**INSTRUCTION:** Show each line below that contains the string "BLUSA", matching case exactly.

_ _ _ _ _ _ _

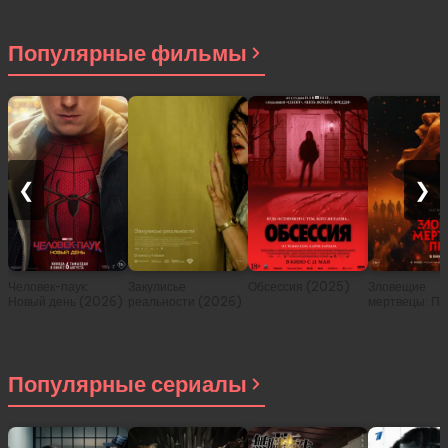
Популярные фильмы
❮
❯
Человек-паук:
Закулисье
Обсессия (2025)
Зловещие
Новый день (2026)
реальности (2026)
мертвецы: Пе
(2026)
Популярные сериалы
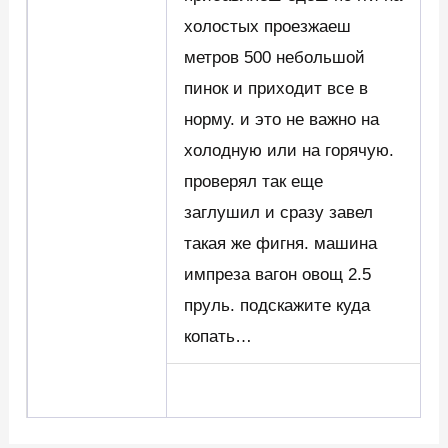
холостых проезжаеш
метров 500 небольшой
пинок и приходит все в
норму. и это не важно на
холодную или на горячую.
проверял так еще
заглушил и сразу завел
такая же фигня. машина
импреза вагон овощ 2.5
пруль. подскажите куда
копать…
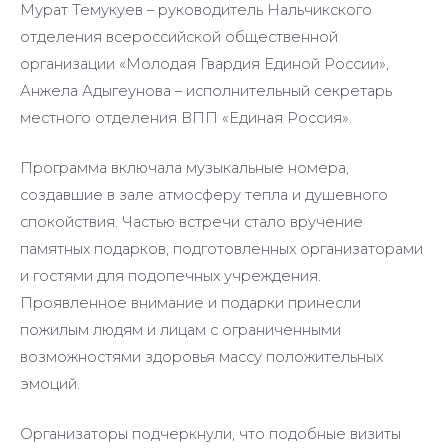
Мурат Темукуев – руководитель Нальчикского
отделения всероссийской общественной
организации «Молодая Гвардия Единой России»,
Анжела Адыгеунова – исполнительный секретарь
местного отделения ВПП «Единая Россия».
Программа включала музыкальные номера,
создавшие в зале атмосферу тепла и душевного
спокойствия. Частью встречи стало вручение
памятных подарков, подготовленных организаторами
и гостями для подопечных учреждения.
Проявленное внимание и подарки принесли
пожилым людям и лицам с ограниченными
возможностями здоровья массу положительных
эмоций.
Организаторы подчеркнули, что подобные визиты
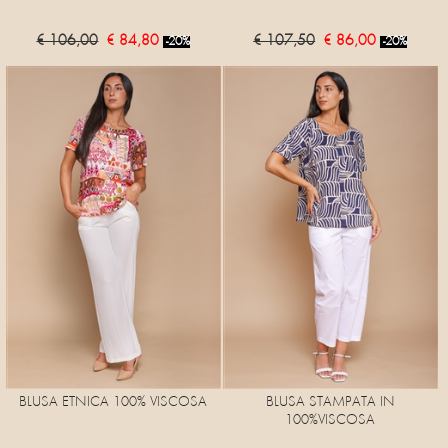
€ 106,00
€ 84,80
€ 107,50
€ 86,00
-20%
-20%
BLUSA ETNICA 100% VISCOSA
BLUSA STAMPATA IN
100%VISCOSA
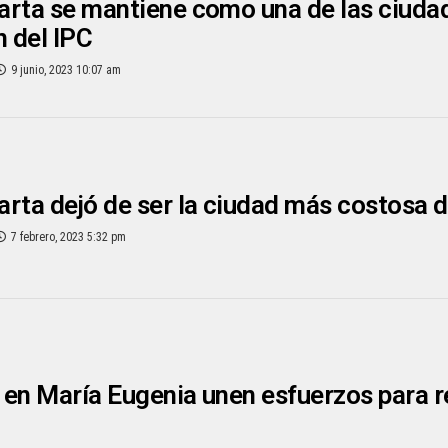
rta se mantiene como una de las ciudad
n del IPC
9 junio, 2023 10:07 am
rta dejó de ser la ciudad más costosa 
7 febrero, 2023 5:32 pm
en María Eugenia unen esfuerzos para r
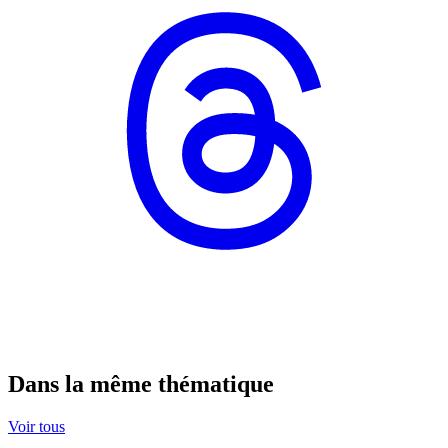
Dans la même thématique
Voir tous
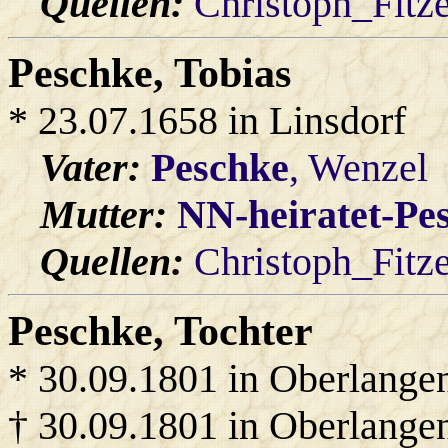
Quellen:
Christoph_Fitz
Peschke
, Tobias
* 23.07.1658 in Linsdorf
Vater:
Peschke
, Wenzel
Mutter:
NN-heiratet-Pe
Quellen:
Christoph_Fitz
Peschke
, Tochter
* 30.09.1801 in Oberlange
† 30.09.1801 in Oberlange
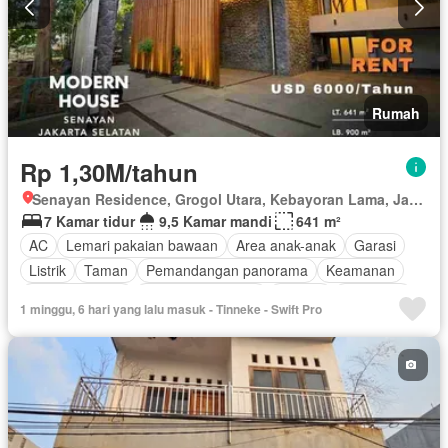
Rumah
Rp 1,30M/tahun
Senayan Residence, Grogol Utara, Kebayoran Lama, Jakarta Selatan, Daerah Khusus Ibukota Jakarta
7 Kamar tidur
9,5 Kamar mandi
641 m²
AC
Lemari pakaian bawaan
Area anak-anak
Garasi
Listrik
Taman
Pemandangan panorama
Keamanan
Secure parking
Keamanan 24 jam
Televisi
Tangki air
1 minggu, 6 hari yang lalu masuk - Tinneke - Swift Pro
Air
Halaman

_ _ _ _ _ _ _

**OUTPUT FOR THIS TASK:**
BLUSA ETNICA 100% VISCOSA
BLUSA STAMPATA IN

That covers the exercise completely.